- _Extracted data_:
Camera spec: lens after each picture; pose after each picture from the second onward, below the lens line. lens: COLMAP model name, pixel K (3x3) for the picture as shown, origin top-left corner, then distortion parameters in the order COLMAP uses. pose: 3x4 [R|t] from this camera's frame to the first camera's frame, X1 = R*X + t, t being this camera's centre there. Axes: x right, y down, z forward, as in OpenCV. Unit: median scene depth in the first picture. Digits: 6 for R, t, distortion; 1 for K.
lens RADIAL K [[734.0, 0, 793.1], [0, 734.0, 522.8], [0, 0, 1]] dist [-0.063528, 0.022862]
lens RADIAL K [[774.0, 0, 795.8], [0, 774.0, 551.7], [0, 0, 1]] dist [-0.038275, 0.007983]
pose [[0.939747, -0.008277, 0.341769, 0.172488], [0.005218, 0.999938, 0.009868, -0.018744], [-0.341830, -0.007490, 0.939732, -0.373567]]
==
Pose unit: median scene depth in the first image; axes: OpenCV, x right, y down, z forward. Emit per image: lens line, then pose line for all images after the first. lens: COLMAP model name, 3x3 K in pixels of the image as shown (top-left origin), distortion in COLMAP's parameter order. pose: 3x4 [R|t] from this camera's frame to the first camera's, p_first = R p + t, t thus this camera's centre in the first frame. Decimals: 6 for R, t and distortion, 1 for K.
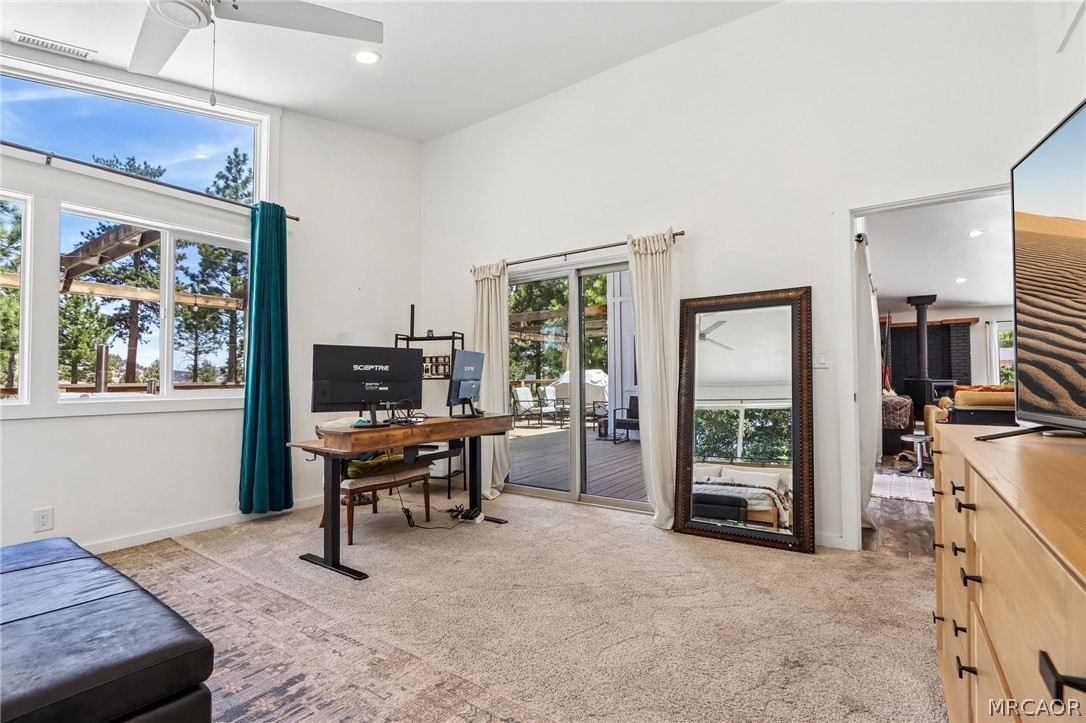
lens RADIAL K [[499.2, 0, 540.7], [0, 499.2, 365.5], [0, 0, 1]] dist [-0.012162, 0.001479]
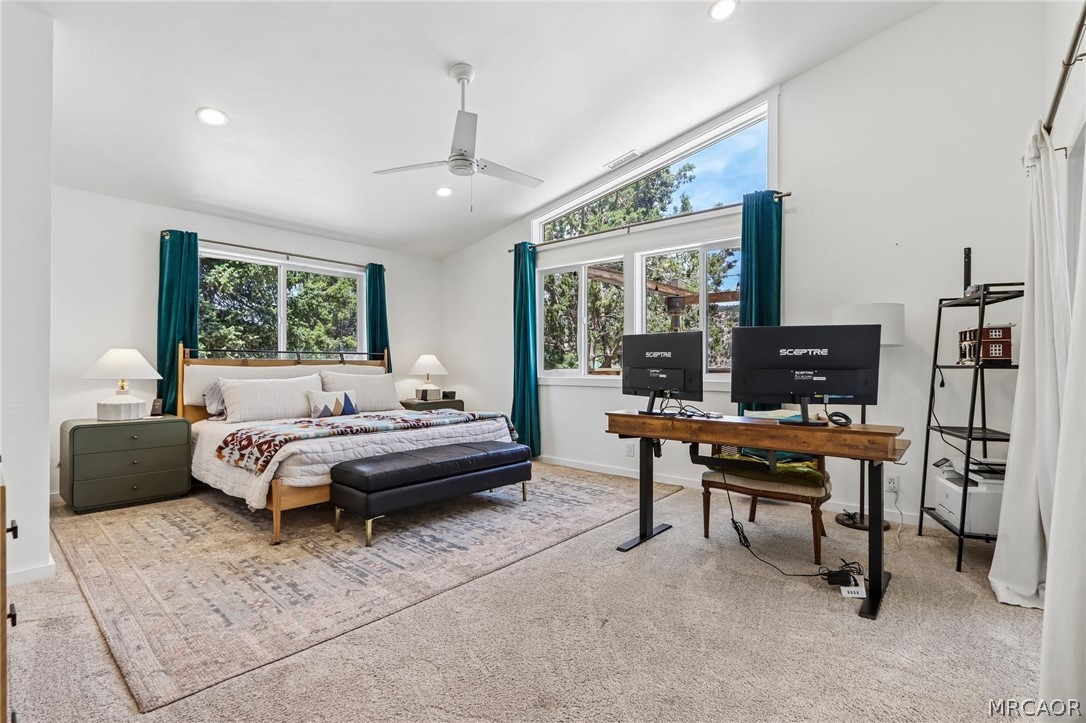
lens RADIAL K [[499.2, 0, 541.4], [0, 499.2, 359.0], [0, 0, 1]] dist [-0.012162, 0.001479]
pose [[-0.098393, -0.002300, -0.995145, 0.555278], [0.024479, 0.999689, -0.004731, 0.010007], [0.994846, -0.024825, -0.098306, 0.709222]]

- _What the task asks_: Arrange the data from the line containing "Camera spec: lens" through the line containing "-0.007490, 0.939732, -0.373567]]", inclusive, as a numbered list, leaving out any blank lines.

- _Finished task_:
1. Camera spec: lens after each picture; pose after each picture from the second onward, below the lens line. lens: COLMAP model name, pixel K (3x3) for the picture as shown, origin top-left corner, then distortion parameters in the order COLMAP uses. pose: 3x4 [R|t] from this camera's frame to the first camera's frame, X1 = R*X + t, t being this camera's centre there. Axes: x right, y down, z forward, as in OpenCV. Unit: median scene depth in the first picture. Digits: 6 for R, t, distortion; 1 for K.
2. lens RADIAL K [[734.0, 0, 793.1], [0, 734.0, 522.8], [0, 0, 1]] dist [-0.063528, 0.022862]
3. lens RADIAL K [[774.0, 0, 795.8], [0, 774.0, 551.7], [0, 0, 1]] dist [-0.038275, 0.007983]
4. pose [[0.939747, -0.008277, 0.341769, 0.172488], [0.005218, 0.999938, 0.009868, -0.018744], [-0.341830, -0.007490, 0.939732, -0.373567]]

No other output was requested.